Supplied records Start Marker

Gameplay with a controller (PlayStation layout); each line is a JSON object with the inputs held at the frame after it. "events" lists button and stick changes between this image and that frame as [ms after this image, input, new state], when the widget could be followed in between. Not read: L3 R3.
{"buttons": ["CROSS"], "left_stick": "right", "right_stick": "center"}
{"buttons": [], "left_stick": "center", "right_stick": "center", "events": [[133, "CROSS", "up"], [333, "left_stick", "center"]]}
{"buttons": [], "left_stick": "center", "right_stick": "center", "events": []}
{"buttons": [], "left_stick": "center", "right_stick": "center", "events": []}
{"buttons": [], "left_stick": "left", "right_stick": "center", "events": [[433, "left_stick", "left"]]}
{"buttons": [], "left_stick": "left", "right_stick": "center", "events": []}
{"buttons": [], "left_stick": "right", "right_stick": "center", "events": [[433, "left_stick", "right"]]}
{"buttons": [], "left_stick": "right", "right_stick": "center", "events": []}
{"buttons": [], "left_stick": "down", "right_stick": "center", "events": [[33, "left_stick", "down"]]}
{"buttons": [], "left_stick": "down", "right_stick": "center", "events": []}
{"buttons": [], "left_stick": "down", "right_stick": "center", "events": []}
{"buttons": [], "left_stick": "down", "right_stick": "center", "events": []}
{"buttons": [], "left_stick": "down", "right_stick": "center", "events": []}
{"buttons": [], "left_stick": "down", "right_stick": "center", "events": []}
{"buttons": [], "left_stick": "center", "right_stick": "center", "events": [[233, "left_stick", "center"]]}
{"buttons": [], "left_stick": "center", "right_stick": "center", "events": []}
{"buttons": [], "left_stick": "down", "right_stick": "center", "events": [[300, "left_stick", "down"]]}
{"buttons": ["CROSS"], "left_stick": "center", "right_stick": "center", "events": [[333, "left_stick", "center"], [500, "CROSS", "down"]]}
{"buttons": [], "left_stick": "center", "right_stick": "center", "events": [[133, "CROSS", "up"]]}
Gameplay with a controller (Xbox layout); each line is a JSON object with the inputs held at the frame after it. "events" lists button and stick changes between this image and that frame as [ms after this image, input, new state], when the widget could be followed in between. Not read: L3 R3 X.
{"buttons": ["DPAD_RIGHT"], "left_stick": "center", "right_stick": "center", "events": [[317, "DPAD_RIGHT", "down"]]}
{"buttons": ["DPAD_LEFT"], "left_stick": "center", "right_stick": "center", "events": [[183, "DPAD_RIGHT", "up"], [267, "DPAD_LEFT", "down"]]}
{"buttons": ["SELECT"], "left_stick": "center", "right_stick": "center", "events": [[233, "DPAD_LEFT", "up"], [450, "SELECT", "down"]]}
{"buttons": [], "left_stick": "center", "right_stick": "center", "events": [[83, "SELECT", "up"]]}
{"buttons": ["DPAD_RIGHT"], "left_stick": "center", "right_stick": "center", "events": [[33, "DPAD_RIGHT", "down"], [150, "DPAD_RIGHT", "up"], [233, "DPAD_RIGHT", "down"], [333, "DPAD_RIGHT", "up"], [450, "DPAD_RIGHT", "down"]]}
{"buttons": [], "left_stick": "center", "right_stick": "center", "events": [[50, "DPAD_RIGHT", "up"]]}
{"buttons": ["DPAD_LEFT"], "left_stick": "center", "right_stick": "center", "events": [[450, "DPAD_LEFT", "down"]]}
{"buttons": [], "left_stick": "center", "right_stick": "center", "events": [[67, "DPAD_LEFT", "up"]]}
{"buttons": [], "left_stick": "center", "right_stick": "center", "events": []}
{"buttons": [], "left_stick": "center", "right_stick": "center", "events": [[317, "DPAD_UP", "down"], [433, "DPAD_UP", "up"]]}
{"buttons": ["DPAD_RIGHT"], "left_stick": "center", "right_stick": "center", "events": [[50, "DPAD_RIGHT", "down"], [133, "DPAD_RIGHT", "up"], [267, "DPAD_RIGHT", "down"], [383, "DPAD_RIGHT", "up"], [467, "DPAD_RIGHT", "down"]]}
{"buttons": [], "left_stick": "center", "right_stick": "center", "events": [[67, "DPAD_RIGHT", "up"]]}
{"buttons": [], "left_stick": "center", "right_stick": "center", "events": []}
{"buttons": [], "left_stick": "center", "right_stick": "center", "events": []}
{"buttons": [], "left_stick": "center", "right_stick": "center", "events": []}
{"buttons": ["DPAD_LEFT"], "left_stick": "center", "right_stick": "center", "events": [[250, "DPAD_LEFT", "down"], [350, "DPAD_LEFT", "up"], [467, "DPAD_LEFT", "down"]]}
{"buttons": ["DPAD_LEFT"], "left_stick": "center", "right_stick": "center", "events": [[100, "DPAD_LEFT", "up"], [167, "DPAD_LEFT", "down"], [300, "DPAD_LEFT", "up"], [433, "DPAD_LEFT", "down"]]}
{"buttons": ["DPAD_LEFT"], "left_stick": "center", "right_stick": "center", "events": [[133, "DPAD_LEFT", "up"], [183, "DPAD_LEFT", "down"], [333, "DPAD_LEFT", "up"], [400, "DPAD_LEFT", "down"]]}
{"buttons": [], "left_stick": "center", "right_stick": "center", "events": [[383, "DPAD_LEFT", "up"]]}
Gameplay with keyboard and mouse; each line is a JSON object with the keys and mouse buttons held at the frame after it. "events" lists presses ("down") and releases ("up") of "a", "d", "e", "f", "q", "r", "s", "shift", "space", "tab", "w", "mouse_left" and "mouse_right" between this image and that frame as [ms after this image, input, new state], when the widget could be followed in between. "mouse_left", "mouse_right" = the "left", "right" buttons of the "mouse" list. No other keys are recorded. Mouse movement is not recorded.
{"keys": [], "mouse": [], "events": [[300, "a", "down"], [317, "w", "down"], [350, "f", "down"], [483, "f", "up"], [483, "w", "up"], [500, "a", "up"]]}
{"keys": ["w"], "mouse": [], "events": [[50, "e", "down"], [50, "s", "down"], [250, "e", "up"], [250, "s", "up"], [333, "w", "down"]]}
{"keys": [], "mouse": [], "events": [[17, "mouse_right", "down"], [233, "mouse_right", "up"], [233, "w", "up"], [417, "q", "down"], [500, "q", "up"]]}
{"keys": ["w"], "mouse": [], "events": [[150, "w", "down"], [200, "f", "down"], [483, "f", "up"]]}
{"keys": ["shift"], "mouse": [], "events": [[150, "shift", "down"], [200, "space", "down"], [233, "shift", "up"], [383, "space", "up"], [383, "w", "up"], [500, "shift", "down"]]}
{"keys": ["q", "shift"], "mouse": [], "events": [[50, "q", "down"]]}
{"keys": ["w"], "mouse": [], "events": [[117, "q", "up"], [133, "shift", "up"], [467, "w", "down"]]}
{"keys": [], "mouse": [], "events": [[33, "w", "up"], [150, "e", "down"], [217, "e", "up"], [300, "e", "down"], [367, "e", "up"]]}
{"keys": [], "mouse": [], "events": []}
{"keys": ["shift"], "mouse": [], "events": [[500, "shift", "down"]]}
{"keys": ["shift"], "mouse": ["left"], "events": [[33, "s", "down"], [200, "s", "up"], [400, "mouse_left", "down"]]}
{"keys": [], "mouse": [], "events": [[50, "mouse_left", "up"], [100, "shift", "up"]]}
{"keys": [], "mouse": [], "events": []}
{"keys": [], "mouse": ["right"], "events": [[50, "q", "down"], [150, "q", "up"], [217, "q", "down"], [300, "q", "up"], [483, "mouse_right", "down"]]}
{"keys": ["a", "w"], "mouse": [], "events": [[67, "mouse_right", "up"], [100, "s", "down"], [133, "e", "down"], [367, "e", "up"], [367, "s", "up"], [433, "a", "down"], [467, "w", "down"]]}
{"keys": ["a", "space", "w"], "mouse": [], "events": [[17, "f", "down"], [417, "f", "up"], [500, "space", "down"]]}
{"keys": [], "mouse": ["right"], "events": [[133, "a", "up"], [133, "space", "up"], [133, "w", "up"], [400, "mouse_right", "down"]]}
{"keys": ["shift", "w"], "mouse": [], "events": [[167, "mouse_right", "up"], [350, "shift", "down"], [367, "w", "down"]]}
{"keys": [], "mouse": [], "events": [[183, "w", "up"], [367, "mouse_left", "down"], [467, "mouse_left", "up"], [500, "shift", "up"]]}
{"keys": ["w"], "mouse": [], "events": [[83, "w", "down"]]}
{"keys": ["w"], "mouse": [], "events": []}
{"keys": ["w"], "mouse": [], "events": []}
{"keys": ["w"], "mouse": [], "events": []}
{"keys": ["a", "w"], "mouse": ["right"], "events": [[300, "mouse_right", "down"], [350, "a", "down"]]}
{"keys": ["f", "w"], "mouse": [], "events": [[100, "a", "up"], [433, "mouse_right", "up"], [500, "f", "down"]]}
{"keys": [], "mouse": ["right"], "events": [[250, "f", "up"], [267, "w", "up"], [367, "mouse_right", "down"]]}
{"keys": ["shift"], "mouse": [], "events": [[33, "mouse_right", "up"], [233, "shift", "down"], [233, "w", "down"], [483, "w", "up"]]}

Supplied records End Marker

Exercise
Reproduce each line of the material in which the string "layout" occurs.

Task output
Gameplay with a controller (PlayStation layout); each line is a JSON object with the inputs held at the frame after it. "events" lists button and stick changes between this image and that frame as [ms after this image, input, new state], when the widget could be followed in between. Not read: L3 R3.
Gameplay with a controller (Xbox layout); each line is a JSON object with the inputs held at the frame after it. "events" lists button and stick changes between this image and that frame as [ms after this image, input, new state], when the widget could be followed in between. Not read: L3 R3 X.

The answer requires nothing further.